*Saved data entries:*
*** Begin section ***

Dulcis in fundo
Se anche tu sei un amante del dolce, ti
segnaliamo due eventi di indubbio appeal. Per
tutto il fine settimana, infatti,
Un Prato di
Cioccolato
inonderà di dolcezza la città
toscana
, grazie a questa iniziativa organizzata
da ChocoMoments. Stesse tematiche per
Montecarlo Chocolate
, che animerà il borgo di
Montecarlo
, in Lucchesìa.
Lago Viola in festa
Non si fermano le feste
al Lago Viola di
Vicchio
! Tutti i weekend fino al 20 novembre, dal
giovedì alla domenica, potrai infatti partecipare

*** End section ***

*Exercise objective:* Please copy each line of the entries above word for word, keeping the original order.

*Answer:*
Dulcis in fundo
Se anche tu sei un amante del dolce, ti
segnaliamo due eventi di indubbio appeal. Per
tutto il fine settimana, infatti,
Un Prato di
Cioccolato
inonderà di dolcezza la città
toscana
, grazie a questa iniziativa organizzata
da ChocoMoments. Stesse tematiche per
Montecarlo Chocolate
, che animerà il borgo di
Montecarlo
, in Lucchesìa.
Lago Viola in festa
Non si fermano le feste
al Lago Viola di
Vicchio
! Tutti i weekend fino al 20 novembre, dal
giovedì alla domenica, potrai infatti partecipare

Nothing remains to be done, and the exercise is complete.